Whether your heirs are minor children or spendthrift adults, you can prevent them from squandering your hard-earned savings by setting up a trust, says Barsel. A trust is a legal entity that holds assets on behalf of the beneficiary and appoints a trustee to distribute them according to your instructions. For instance, you could instruct the trustee to make regular monthly payments from the trust to the heir so the inheritance can’t be spent all at once. You can also set up a trust that pays out over time—say, when a child reaches age 25, 30 and 40. Or you can stipulate when and what the funds may be used for, such as educational expenses, a new home, or retirement savings.
Keep in mind, though, that setting up and administering a trust can get expensive, as Adam Chang found out. Initially, he wanted to protect his daughters’ inheritance with a testamentary trust—a trust written into the will that’s triggered upon death. But his lawyer dissuaded him. Unless a family has a very high net worth or unusual circumstances (such as a dependent who will require lifelong care), most don’t need to use trusts if they have a properly worded will, says Pascoe.
Review and update
Once your estate plan is in place, you’ll need to revisit it from time to time and keep everything up to date. This can actually be the hardest part, says Pascoe, as very often we get caught up in life and forget to update these important documents.
You should consider updating your will whenever you have a major life event such as the birth of a child or grandchild, when your children reach the age of majority, or if you or your named executor move to a different province. It’s also worth reviewing your estate plan if your net worth grows considerably. A larger investment portfolio, a bigger home, or a growing art collection should be addressed in your estate plan.
You’ll also need to re-examine your plan when someone dies. Usually this is an automatic response if your spouse dies, but it should also be done if, say, your executor dies before you, or your power of attorney is diagnosed with a debilitating disease.
Finally, make sure you update your will and account beneficiaries if you get divorced or remarry. In most provinces, a will is automatically revoked once you remarry (or get married for the first time, assuming you made your first will when you were single). However, your will isn’t automatically cancelled when you get divorced. A new marriage license doesn’t necessarily mean your new spouse is entitled to the entire estate, explains Barry Corbin, a Toronto lawyer who specializes in estate planning. In most provinces, if you die intestate, your new spouse will have to share your estate—including the home you lived in together—with your children from a previous marriage. Even if you remember to update your will, your ex-spouse could inherit a chunk of your estate if you don’t update the beneficiary of your life insurance policies.

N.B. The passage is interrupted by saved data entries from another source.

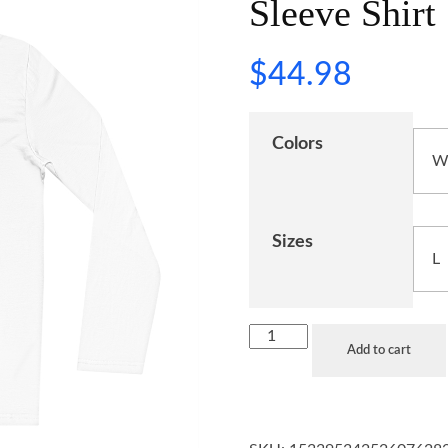
Sleeve Shirt
$
44.98
Colors
Sizes
Add to cart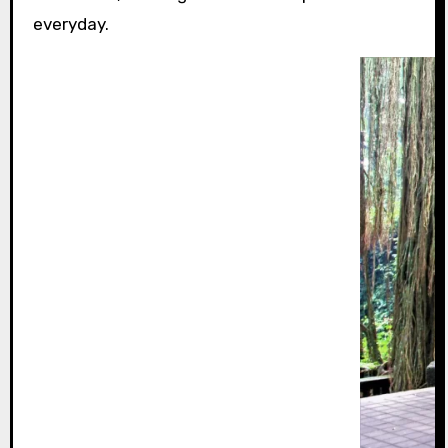
everyday.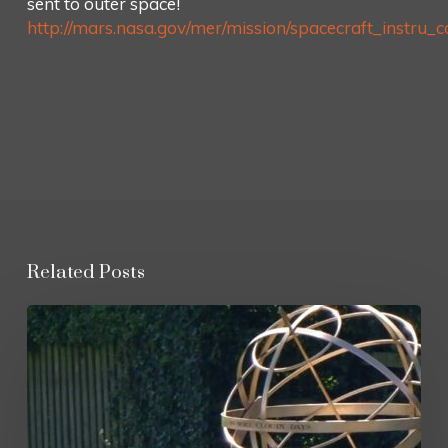
sent to outer space!
http://mars.nasa.gov/mer/mission/spacecraft_instru_ca
Related Posts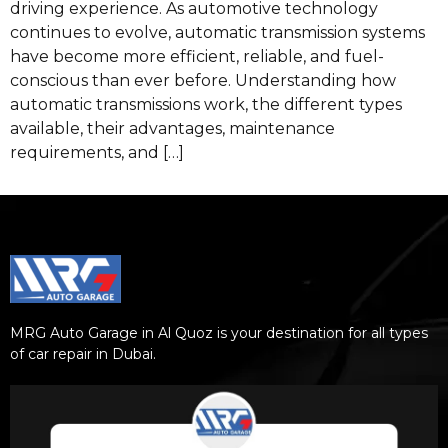
driving experience. As automotive technology
continues to evolve, automatic transmission systems
have become more efficient, reliable, and fuel-
conscious than ever before. Understanding how
automatic transmissions work, the different types
available, their advantages, maintenance
requirements, and […]
MRG Auto Garage in Al Quoz is your destination for all types
of car repair in Dubai.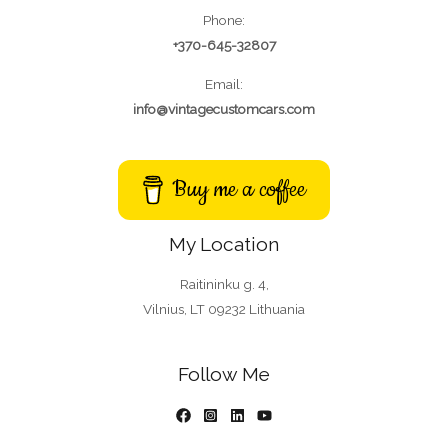
Phone:
+370-645-32807
Email:
info@vintagecustomcars.com
Buy me a coffee
My Location
Raitininku g. 4,
Vilnius, LT 09232 Lithuania
Follow Me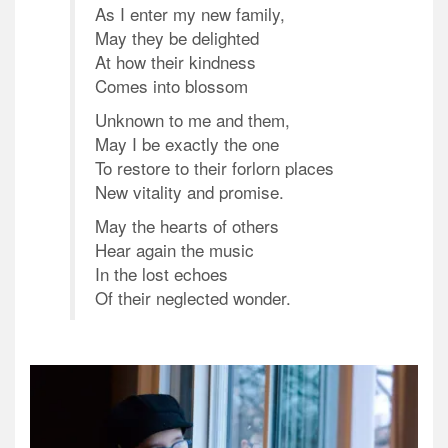
As I enter my new family,
May they be delighted
At how their kindness
Comes into blossom
Unknown to me and them,
May I be exactly the one
To restore to their forlorn places
New vitality and promise.
May the hearts of others
Hear again the music
In the lost echoes
Of their neglected wonder.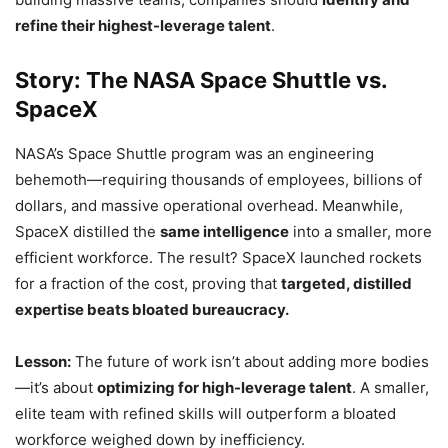
refine their highest-leverage talent
.
Story: The NASA Space Shuttle vs.
SpaceX
NASA’s Space Shuttle program was an engineering
behemoth—requiring thousands of employees, billions of
dollars, and massive operational overhead. Meanwhile,
SpaceX distilled the
same intelligence
into a smaller, more
efficient workforce. The result? SpaceX launched rockets
for a fraction of the cost, proving that
targeted, distilled
expertise beats bloated bureaucracy.
Lesson:
The future of work isn’t about adding more bodies
—it’s about
optimizing for high-leverage talent
. A smaller,
elite team with refined skills will outperform a bloated
workforce weighed down by inefficiency.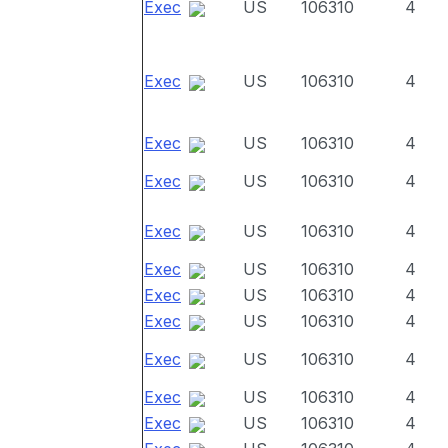
Exec
US
106310
4
Exec
US
106310
4
Exec
US
106310
4
Exec
US
106310
4
Exec
US
106310
4
Exec
US
106310
4
Exec
US
106310
4
Exec
US
106310
4
Exec
US
106310
4
Exec
US
106310
4
Exec
US
106310
4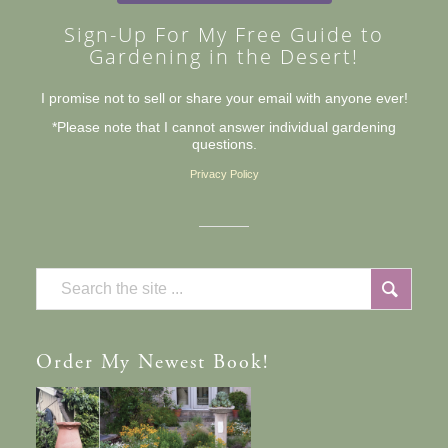
Sign-Up For My Free Guide to
Gardening in the Desert!
I promise not to sell or share your email with anyone ever!
*Please note that I cannot answer individual gardening
questions.
Privacy Policy
Order
My Newest Book!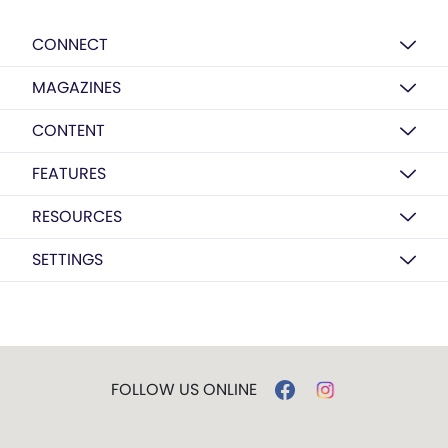
CONNECT
MAGAZINES
CONTENT
FEATURES
RESOURCES
SETTINGS
FOLLOW US ONLINE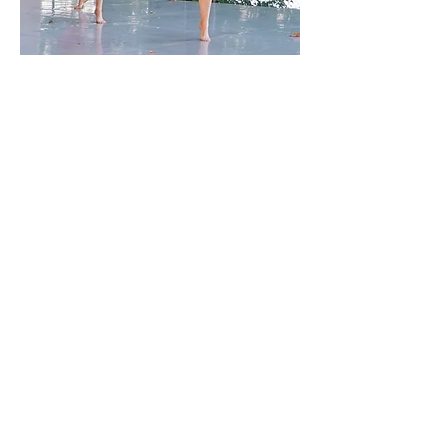
All Content © MBodied Arts & Therapies
Putnam Falls for
Dance,
Putnam County Dance
Project is at Arts on the
Lake
Sept 20-21, 2025, 4
p.m. on the Boyd Family
Concert Lawn.
More information about
this show can be found
by following this QR
code.
Special Thanks to Arts on the Lake (our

If this all sounds complicated and difficult, just take things one step at a time. A proper estate plan will protect you, your family and your wealth, now and in the years to come. Just ask the Piasentins. With five kids under the age of 10 they aren’t getting much sleep these days. But they are gradually piecing together a plan that will allow them to rest easy, knowing their estate plan will minimize the impact a loss could have on their family.